- _Your task_:
Take every line from the listing below that includes "model" and copy it.

- _Provided data_:
-.-.-

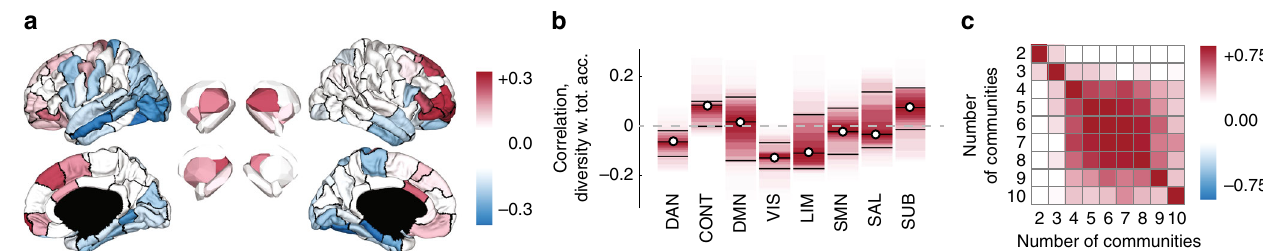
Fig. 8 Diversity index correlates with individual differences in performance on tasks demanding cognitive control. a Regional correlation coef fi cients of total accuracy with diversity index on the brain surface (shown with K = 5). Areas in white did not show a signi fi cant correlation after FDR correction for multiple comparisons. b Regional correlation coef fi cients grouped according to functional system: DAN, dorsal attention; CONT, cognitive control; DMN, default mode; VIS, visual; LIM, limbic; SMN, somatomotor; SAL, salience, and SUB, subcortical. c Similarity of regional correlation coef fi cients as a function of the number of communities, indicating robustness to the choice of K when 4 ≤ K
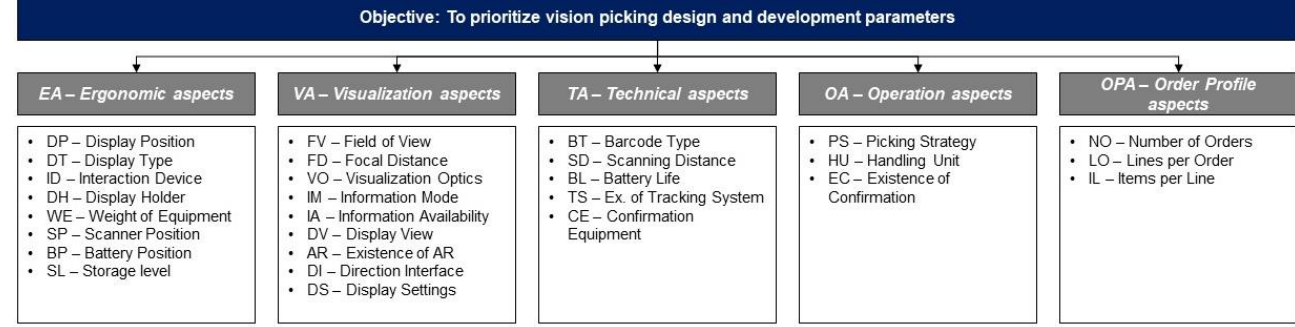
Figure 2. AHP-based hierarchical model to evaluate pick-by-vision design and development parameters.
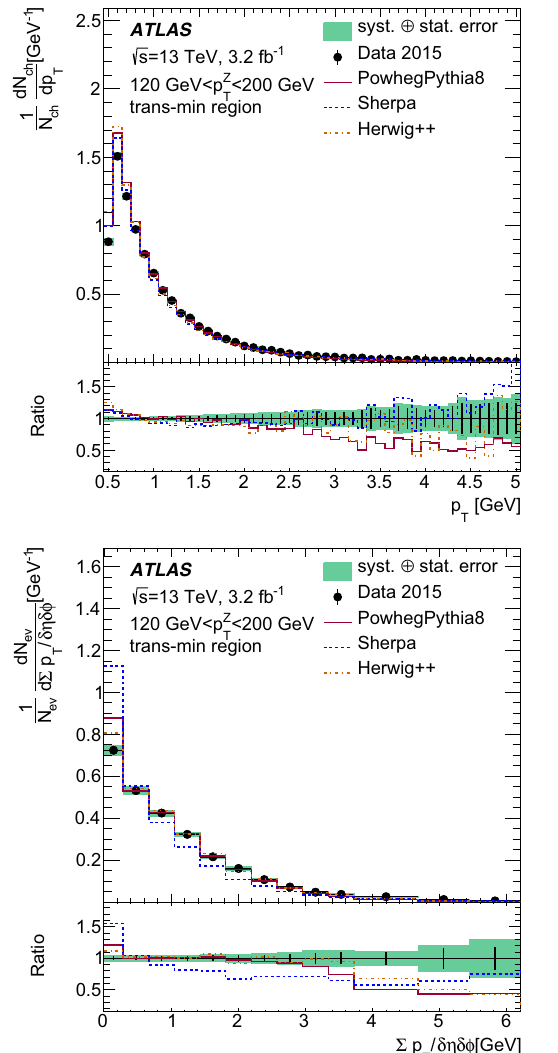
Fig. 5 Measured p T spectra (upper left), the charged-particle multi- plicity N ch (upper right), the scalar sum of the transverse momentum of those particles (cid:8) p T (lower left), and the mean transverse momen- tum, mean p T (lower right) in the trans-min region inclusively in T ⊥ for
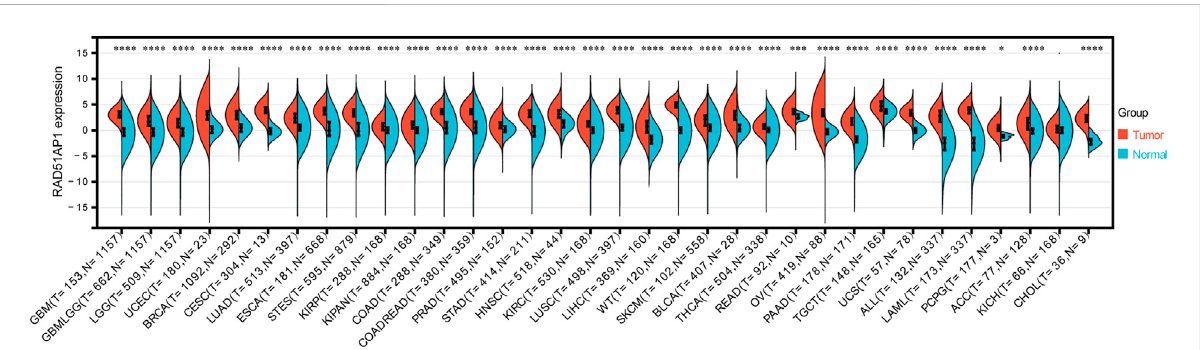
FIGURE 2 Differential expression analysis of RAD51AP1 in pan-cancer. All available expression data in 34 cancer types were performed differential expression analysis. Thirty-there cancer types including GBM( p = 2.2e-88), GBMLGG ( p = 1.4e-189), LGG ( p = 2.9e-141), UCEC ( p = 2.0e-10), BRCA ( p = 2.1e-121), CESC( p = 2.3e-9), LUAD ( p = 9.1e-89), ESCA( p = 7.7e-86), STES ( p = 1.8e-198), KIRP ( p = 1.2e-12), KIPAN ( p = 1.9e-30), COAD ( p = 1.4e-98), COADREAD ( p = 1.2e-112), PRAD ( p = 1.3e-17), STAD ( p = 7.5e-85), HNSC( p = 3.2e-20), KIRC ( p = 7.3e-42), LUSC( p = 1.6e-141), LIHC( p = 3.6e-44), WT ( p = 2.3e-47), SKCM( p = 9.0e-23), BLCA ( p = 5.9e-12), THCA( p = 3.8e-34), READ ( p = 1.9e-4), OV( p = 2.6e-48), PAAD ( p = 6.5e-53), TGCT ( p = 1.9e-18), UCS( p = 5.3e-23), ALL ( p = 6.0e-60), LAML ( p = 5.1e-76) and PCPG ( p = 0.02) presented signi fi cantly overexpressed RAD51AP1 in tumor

-.-.-

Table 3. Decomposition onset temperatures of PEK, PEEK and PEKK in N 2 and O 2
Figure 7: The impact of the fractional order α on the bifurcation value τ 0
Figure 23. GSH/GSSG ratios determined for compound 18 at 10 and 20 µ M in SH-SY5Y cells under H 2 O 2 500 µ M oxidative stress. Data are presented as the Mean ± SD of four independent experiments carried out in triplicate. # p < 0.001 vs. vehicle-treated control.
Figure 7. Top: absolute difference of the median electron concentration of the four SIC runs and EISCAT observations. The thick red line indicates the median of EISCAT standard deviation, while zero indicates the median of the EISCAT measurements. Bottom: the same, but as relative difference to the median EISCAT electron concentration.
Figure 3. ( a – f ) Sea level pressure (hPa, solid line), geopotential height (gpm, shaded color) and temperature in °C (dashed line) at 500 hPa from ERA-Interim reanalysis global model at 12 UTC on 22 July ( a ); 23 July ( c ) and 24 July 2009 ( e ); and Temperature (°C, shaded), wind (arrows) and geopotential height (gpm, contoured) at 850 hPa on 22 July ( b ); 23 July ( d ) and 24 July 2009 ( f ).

-.-.-

- _Response to this task_:
Figure 2. AHP-based hierarchical model to evaluate pick-by-vision design and development parameters.
Figure 3. ( a – f ) Sea level pressure (hPa, solid line), geopotential height (gpm, shaded color) and temperature in °C (dashed line) at 500 hPa from ERA-Interim reanalysis global model at 12 UTC on 22 July ( a ); 23 July ( c ) and 24 July 2009 ( e ); and Temperature (°C, shaded), wind (arrows) and geopotential height (gpm, contoured) at 850 hPa on 22 July ( b ); 23 July ( d ) and 24 July 2009 ( f ).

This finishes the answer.